Thursday, January 19, 2006

1984 Chinese Style

Via the NYTs:
By day this small village in the midst of China's industrial heartland seems to be a picture of normalcy: children play in their yards, workers in uniform sweep the tidy streets and a red flag flutters proudly above an elementary school with a facade bearing a poster of the hero of Chinese economic reform, Deng Xiaoping.

But as evening approaches the streets fall eerily quiet, and if you look carefully at the cars that drive by every few minutes you see that they are filled with police officers, both uniformed and, unmistakably, plainclothes. Track down a resident, if you can find one, and that impression is confirmed.

"You'd better be gone before dark," one man told a stranger. "Pretty soon the police will be everywhere, and no one will dare go outside."

In an immediate sense this community, not long ago pure farmland and now the paved-over scene of runaway industrial sprawl, has experienced an extraordinary trauma in the last week. Villagers say two residents were killed, including a 13year-old girl, amid the muscular suppression of a local demonstration by policemen using electrified truncheons that resemble cattle prods.

Seen in another light, though, one that must be deeply worrying for the country's authorities, Panlong is anytown China, merely the latest example of protests and riots spreading through the countryside against injustices inflicted on those left behind by China's economic takeoff.

Just as the protests are becoming more and more common, so is the use of overwhelming force to put them down. A major threshold was crossed early last month in the village of Dongzhou, about two hours from here by car, where residents estimate that as many as 30 people were killed by paramilitary security forces that fired on demonstrators.
This should be a reminder to everyone that when government is not democratic, or loses its accountability, it is the most malevolent of human constructions. Yet, these Chinese peasants are fighting back as free men against their repression.
When a spark ignites the people's discontent, there are police state tactics to suppress the protests and enforce a silence over the details. Ultimately there are brass knuckles, jail and, lately, death for those who refuse to take the hint and desist.

"People here have tried everything you can think of to get the problem solved before this happened," said a resident who gave his name as Chen. "They talked to the village committee, the township and municipal governments. One of them even went to Beijing. But nothing is done - the village officials just simply ignore them."

Mr. Chen described the peak of the protests, on Saturday night, when the deaths occurred. "It was like a war, so real and so brutal," he said. "I did not see who started it, but I saw policemen were beating the villagers and the villagers were fighting back with stones and firecrackers."

Since then, villagers said, many residents are being forced to report each morning to the police, who detain them until late in the evening, when they are allowed to return home until the next morning.

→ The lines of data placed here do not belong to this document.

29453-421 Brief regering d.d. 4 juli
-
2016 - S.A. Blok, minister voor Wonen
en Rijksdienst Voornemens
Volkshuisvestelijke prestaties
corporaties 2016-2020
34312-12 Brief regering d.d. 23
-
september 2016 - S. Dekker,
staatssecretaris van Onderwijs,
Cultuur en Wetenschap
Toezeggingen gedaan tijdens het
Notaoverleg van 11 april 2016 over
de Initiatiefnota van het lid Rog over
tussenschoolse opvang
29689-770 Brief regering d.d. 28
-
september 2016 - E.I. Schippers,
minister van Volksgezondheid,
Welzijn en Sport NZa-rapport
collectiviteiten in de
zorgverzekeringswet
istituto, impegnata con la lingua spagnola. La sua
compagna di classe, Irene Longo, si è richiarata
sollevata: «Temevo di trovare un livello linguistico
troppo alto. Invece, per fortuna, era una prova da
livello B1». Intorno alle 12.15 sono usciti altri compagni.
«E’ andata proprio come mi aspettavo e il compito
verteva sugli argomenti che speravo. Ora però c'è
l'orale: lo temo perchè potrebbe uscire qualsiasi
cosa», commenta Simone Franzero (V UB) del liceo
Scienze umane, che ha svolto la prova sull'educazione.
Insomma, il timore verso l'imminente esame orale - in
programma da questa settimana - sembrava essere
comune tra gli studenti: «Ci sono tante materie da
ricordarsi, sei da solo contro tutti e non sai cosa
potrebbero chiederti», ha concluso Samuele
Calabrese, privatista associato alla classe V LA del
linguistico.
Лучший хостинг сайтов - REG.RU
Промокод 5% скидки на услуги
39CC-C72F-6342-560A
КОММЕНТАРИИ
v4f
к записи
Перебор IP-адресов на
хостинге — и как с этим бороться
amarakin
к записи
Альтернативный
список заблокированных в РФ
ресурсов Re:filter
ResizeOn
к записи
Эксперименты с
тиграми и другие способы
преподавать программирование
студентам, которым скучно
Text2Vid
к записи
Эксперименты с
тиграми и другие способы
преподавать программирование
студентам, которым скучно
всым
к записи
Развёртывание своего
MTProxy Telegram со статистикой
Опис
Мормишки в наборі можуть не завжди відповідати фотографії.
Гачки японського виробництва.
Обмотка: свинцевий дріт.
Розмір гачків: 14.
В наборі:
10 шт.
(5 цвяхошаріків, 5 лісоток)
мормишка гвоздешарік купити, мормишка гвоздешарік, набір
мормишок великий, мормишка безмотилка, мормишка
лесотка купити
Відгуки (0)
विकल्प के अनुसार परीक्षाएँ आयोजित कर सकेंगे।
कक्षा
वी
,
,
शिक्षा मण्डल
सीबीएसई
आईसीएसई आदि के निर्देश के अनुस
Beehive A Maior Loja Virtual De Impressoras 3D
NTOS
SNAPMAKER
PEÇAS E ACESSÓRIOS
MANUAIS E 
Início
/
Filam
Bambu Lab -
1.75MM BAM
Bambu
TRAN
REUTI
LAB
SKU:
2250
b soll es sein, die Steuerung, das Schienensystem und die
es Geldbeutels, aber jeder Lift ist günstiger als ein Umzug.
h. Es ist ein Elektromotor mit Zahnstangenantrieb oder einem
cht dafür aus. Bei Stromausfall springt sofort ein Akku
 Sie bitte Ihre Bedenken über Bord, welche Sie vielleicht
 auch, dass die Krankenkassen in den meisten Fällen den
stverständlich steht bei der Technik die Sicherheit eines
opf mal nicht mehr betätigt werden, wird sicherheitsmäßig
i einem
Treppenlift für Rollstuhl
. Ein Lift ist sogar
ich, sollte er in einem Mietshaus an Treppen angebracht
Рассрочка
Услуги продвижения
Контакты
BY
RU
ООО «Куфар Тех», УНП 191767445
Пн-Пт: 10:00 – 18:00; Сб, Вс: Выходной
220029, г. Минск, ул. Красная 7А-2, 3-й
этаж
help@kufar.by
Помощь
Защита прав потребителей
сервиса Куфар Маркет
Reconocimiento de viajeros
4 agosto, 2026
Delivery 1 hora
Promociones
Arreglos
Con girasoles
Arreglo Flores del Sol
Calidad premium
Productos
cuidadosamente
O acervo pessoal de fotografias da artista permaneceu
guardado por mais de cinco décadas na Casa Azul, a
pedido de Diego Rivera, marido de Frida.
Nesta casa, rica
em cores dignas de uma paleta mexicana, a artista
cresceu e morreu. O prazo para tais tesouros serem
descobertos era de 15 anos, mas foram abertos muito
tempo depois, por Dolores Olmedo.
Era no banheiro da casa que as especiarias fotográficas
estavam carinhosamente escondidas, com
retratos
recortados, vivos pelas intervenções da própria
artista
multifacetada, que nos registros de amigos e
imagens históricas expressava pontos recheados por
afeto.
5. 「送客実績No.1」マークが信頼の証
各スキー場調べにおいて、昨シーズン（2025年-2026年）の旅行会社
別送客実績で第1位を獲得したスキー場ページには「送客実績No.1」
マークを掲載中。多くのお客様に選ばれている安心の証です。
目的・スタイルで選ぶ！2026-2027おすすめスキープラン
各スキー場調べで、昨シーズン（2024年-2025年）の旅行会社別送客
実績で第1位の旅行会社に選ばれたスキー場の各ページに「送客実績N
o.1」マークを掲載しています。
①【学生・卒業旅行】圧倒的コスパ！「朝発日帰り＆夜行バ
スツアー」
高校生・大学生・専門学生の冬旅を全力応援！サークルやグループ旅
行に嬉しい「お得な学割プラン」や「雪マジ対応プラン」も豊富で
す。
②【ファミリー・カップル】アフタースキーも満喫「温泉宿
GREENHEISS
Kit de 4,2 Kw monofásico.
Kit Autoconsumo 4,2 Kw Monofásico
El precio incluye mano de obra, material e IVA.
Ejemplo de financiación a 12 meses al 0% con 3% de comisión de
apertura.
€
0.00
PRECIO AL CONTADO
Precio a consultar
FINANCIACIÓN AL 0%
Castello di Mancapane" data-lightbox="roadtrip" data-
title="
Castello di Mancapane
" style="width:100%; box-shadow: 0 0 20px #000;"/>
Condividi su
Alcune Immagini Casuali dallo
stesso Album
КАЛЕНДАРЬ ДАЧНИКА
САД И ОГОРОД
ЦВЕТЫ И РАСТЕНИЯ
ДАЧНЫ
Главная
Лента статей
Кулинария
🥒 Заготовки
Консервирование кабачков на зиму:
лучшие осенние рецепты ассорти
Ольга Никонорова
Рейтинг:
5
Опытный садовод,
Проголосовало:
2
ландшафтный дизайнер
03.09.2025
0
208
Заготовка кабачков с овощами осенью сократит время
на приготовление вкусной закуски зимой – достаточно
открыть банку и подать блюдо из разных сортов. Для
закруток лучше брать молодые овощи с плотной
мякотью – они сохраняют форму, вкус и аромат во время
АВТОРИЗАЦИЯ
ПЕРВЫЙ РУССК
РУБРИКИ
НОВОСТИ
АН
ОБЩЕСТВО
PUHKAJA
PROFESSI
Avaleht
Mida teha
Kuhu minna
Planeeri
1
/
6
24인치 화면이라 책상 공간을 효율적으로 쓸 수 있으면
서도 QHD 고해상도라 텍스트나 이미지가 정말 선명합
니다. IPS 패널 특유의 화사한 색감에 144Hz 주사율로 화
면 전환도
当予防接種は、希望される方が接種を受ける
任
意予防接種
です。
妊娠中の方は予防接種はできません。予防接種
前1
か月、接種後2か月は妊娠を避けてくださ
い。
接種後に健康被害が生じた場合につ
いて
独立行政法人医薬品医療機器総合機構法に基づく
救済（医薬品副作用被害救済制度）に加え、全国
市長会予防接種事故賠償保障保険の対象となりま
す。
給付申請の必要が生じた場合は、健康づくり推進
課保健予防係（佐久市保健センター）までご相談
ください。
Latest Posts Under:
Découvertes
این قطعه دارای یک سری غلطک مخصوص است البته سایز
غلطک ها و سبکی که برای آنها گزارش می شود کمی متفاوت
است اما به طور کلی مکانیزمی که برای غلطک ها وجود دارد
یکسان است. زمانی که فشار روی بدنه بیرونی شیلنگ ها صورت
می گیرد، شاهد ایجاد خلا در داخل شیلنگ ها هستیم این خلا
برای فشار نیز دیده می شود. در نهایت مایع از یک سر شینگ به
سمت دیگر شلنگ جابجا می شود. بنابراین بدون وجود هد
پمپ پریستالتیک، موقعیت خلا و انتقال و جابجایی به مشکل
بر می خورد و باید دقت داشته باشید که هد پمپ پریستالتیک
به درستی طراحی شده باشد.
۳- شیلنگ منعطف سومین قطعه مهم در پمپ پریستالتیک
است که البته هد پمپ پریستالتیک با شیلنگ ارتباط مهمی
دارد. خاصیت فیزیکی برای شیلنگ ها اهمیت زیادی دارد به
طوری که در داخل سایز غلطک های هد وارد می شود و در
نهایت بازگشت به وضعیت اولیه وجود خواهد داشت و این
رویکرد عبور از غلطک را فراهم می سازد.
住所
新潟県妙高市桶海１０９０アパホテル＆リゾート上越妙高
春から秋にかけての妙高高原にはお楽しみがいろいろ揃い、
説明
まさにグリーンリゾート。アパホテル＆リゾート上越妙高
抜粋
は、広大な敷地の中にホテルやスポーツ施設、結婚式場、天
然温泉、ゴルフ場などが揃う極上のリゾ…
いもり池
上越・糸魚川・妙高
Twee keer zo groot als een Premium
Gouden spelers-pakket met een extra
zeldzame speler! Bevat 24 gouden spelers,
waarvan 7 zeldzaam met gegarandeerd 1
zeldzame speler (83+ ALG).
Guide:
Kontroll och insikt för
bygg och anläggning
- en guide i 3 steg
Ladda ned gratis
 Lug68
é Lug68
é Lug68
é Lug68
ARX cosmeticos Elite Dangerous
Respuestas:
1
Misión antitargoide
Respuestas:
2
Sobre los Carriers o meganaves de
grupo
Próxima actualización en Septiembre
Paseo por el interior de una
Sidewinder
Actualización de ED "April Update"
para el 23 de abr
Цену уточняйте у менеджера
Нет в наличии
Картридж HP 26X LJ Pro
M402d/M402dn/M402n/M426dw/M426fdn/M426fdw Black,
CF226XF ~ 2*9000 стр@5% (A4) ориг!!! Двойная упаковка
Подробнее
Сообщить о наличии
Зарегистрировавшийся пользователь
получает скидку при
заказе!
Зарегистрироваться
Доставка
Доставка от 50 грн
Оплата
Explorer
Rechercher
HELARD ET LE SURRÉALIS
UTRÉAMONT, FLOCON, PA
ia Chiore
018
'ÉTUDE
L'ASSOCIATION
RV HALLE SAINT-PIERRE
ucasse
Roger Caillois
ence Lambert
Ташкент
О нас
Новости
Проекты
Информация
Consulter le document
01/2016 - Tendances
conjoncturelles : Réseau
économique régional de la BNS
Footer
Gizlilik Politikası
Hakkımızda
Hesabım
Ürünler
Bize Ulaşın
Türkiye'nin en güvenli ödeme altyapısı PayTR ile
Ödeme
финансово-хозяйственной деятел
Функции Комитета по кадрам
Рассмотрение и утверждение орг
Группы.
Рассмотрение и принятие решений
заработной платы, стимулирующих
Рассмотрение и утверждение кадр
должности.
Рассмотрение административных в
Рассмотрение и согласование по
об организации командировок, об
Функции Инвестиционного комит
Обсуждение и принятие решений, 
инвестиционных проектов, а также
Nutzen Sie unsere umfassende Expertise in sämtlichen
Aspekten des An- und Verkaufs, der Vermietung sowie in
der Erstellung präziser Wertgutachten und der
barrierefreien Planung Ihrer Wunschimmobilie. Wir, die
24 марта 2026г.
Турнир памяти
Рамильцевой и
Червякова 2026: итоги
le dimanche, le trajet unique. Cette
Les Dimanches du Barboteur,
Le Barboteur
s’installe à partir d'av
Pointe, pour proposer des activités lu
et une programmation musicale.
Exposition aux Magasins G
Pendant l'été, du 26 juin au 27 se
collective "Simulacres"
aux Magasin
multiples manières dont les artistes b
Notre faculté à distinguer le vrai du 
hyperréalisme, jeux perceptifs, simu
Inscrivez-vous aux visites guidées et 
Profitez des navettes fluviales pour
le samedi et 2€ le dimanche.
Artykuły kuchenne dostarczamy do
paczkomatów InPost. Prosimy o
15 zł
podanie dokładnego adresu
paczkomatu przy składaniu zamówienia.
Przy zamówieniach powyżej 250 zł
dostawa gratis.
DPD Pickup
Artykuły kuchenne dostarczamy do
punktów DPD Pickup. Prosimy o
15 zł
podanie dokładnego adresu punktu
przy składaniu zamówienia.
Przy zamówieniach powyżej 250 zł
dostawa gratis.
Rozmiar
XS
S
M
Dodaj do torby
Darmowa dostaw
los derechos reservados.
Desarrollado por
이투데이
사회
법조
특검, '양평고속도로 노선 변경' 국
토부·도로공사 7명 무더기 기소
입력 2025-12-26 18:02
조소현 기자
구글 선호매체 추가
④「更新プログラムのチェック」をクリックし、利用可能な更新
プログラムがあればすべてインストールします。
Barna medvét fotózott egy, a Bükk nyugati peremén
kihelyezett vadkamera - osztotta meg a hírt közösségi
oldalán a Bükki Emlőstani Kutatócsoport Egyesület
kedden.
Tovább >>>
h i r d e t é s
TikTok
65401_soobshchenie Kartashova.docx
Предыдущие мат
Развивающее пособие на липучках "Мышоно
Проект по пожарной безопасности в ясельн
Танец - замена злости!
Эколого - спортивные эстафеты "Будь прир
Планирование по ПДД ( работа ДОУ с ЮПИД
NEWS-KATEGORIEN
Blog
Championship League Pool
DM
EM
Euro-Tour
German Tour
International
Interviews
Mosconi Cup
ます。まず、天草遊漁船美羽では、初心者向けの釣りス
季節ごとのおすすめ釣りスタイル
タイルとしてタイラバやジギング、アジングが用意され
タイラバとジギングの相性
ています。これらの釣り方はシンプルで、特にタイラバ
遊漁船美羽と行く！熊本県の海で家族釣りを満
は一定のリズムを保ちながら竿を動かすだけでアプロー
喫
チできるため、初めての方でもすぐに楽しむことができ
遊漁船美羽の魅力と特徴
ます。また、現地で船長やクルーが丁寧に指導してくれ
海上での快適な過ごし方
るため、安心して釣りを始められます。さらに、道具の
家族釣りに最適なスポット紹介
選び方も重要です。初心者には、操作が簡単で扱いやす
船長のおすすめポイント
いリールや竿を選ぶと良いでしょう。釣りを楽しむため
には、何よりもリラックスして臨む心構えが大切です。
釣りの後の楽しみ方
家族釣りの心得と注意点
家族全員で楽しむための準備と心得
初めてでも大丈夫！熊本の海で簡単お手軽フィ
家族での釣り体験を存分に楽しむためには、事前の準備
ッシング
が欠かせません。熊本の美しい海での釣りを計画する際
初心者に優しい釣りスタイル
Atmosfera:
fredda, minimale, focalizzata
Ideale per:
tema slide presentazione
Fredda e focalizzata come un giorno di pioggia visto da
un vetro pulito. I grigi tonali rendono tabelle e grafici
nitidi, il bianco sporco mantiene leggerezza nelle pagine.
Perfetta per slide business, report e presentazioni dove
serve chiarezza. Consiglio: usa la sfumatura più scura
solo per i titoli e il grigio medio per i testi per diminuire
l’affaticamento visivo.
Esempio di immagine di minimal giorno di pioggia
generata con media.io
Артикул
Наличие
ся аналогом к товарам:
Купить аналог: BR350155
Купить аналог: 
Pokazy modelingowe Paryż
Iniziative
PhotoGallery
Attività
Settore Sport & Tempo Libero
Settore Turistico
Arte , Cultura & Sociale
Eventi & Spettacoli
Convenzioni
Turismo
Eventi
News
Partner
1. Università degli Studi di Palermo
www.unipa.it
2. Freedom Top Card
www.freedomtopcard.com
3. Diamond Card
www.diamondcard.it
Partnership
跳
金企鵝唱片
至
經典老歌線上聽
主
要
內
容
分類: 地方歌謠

As with so many recent rural protests, Panlong's problems began with land. Many villagers told stories of having been deceived by corrupt local officials who they said had enriched themselves by selling off rights to the villagers' farmland.
For their sake and for our own, let us hope the lowest of the low can tip China toward openess and away from an authoritarian nationalism that one day could be the greatest threat to the U.S. and world security. They are history's latest conscripts in the advance of liberty. The smell of gunpowder from their firecrackers is the fagrance of freedom. May their fight continue. May they win for all of us.